A country’s lies exposed

We surely do live in interesting times nowadays! The originals of those words are embedded in the much more popular proverb, “May you live in interesting times”, which in their original expressions, are not meant to be positive. In the north, these times are as interesting as they can get; what with Boko Haram continuing to unleash terror that is claiming lives on a regular basis.

These times are also interesting because a statistical report released by the National Bureau of Statistics revealed that in this land of perceived hunger, Nigerian households are spending more money talking to each other or talking to nobody in particular than they spend on something as essential as food! That says a lot, doesn’t it? You’ll have to think long and hard if you were debating the topic of how there are ajority of Nigerians living under poverty line! Statistics! Damn statistics!

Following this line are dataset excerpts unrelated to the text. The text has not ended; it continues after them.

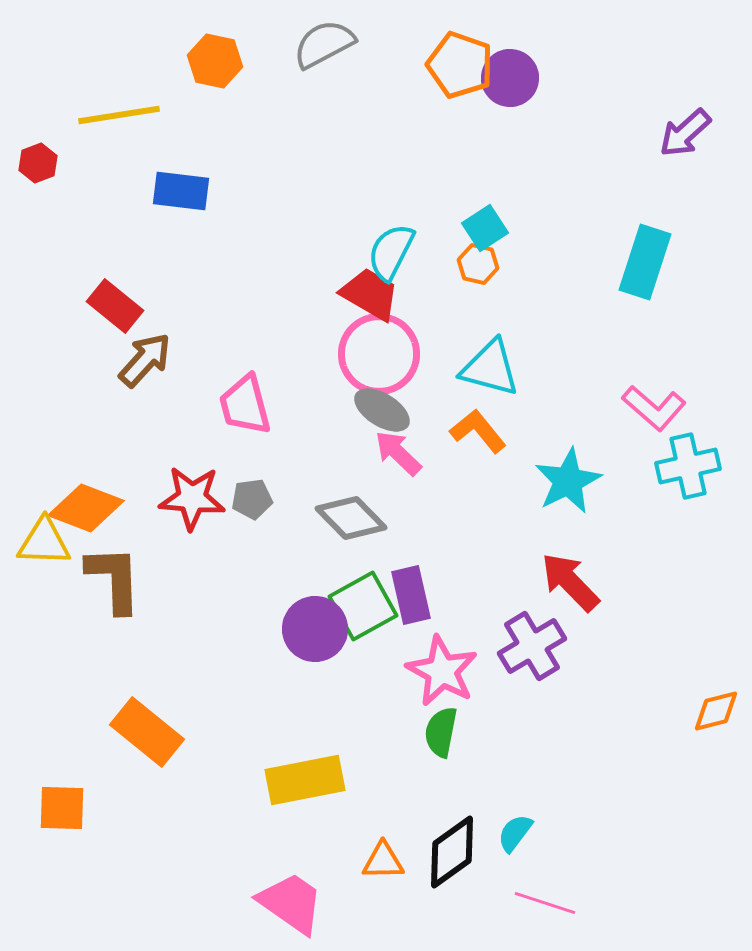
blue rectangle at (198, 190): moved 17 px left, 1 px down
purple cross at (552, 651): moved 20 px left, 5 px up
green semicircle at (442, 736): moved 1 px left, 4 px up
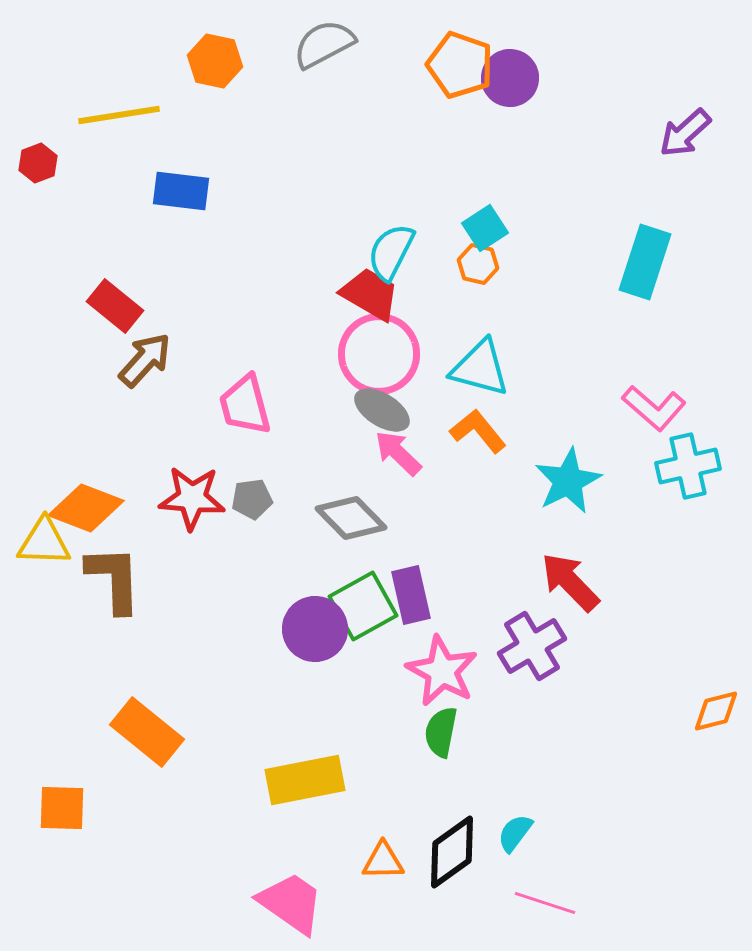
cyan triangle at (490, 368): moved 10 px left
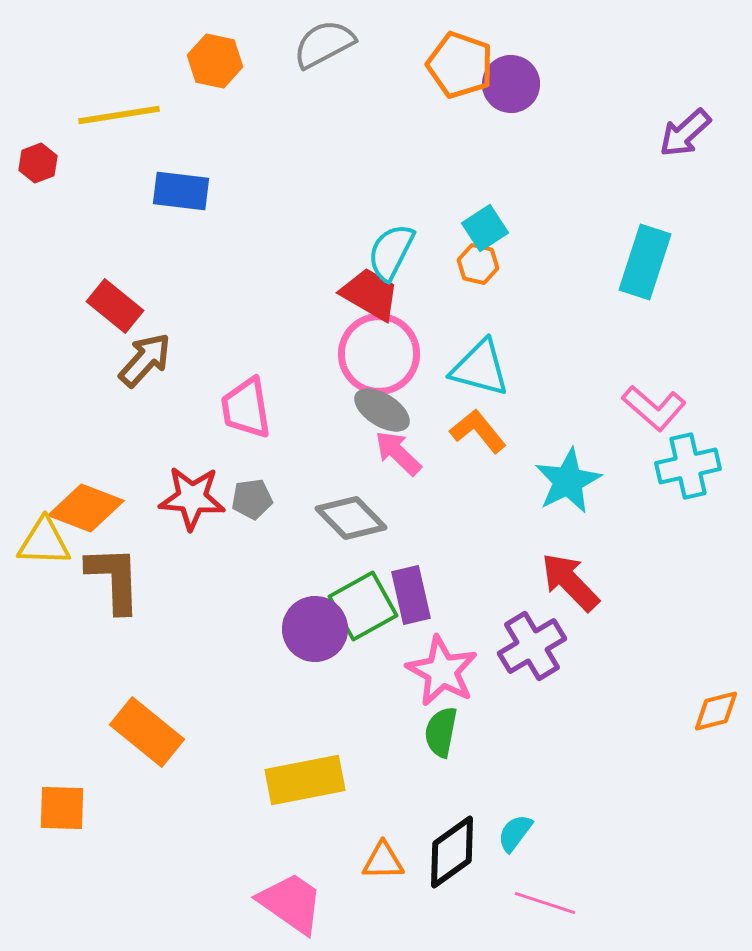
purple circle at (510, 78): moved 1 px right, 6 px down
pink trapezoid at (245, 405): moved 1 px right, 3 px down; rotated 6 degrees clockwise
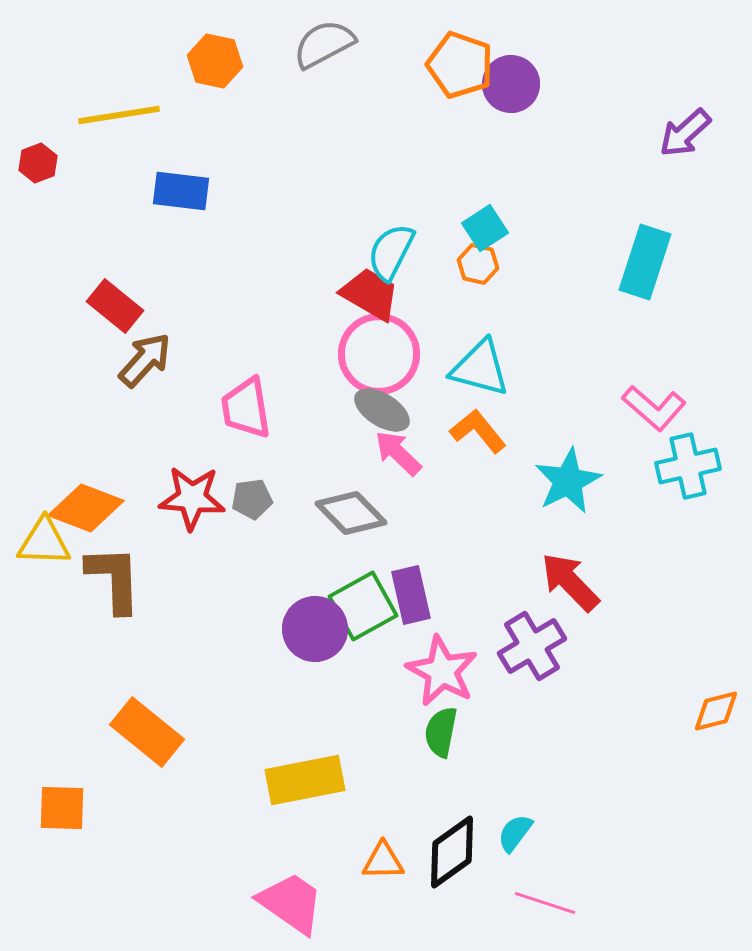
gray diamond at (351, 518): moved 5 px up
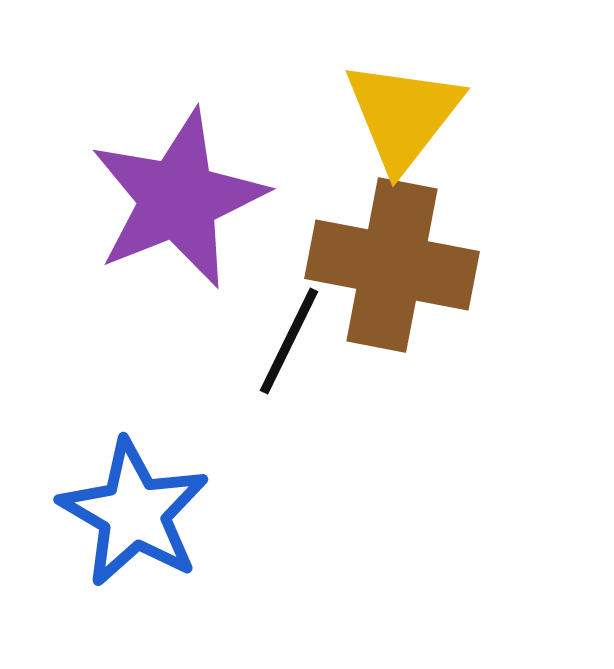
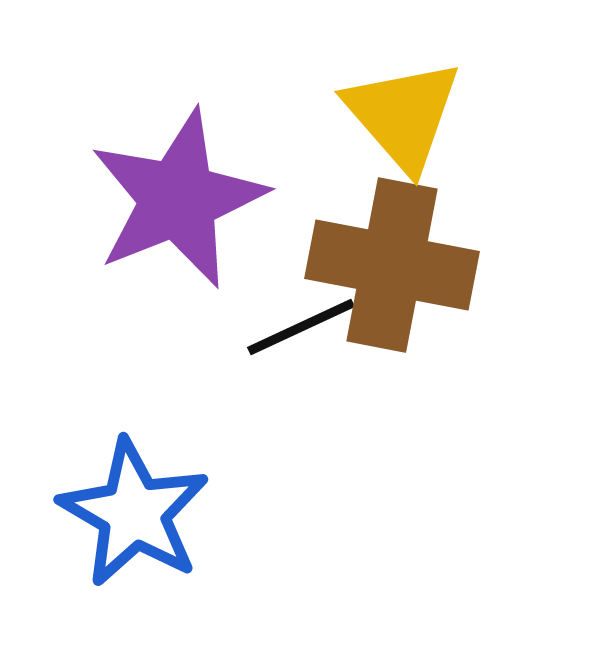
yellow triangle: rotated 19 degrees counterclockwise
black line: moved 12 px right, 14 px up; rotated 39 degrees clockwise
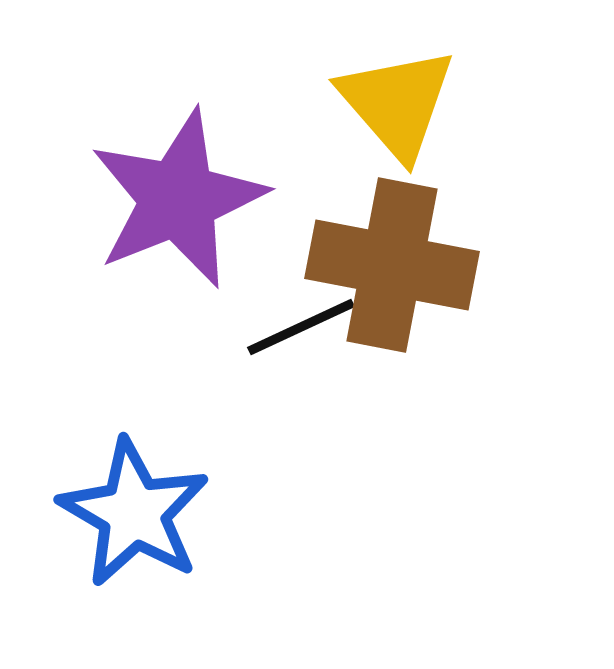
yellow triangle: moved 6 px left, 12 px up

Even more, damn, statisticians and their brothers—economists!

I am sure that for some reasons, of which when you get to know, you’ll feel sorely ashamed and then become disoriented for much of the remaining part of your life, those who lead this country, did not imagine that the euphoria that followed the back slapping and celebration of our economy becoming the largest in Africa, after the rebasing exercise announced on April 6, 2014.would be overshadowed by  a very grave incident, the abduction of over 200 innocent school girls in what is now truly known to be a neglected, even forgotten, area called Chibok.

You get to know how truly backwaters it is as a part of this country when you see all the pictures that the Cable News Network (CNN), AlJazeera, and the likes have been bringing to our living rooms and offices since ‘Bring Back Our Girls’ broke and began to draw enough global attention to make these networks camp out in Chibok.

I don’t know how the federal government and its officials are feeling right now, but you can be sure that this feeling will also include stomach churnings, the type that will be sending them to the toilet every time they tune on to CNN or they as much as hear the name ‘Oby Ezekwesili’, who is showing all of us that there is a good use of life and time on this earth no matter your status in life, even after a stint at the World Bank.

And did you see how Isha Sesay the other day; and the other day, grilled Labaran Maku, our Information minister, who, on one particular night, was ‘torn’ to pieces by Sesay and he couldn’t say, like they normally say to hapless Nigerian journalists, “I will call your publisher or MD and report you, you this bloody journalist”? And in some extreme cases, when the power becomes very intoxicating, ask a police orderly to “deal with that journalist”. Standing toe to toe with Labaran Maku, Isha Sesay was dealing serious upper cuts to the minister demanding answers from him on the failure of his government to respond properly to the sudden disappearance of close to 300 young girls with the whole of their future ahead of them! Of course, with the cameras rolling, with the whole world watching, all the minister could do was offer wry smiles, but you could see how uncomfortable he was throughout the short session.

There is a broader narrative in all that’s going on right now, especially surrounding the kidnapping of these young school girls. It’s a Nigerian narrative. It’s something we have all always thought we knew but which are issues we often sketched around. In a sense some government officials might see the intense international media focus as intrusive, but they really can’t do anything about it.

This is now an international matter; and once something goes global, there is little you can do to keep away the international media. It very quickly goes out of your hands and out of your control. So as the world gets to see our country much more broadly, this narrative is opening our eyes to see our own land even better.

As the international cameras roll on in Chibok and further into the other parts, towns and villages, on the way to Chibok, we see evidence of how our leaders deceive us; telling us that they are doing things, when most of what we see is that they have been doing ‘underdevelopment’. Yes, that’s what they do mostly. We see poverty. We see neglect. We see the lies. Then, we are able to make up our minds that outside their capitals and their acknowledged big cities, some of which were actually built by colonialists, governments care very little what happens in the hinterlands.

Chibok was just another name; and even didn’t exist for some other people, until Boko Haram terrorists went to carry away young girls from their school dormitories, after what must have been a horrific awakening from sleep! But as the television cameras bring us pictures from the school showing how the terrorists razed down its buildings, we also can see the surrounding areas. We can see some areas even beyond the school and we can see that this was a forgotten town before now. It’s perhaps a town forgotten in the recent rebasing of the economy, we can never know.

But so are many parts of the country, until something like this happens. Or it even happens elsewhere and nothing is heard, nothing is said. The victims get forgotten!

The Nigerian media largely know this – that there are many areas where government demonstrates a high level of incompetence. And the media have been saying this for such a long time. You don’t need anyone to cry in public and say, “there’s God o”, to confirm this incompetence. This ongoing crisis has only helped to draw world-wide attention to the scale of the incompetence, the lies that are at the heart of governance.

We live with politicians who would make promises in voodoo-like manner; and end up doing little to nothing!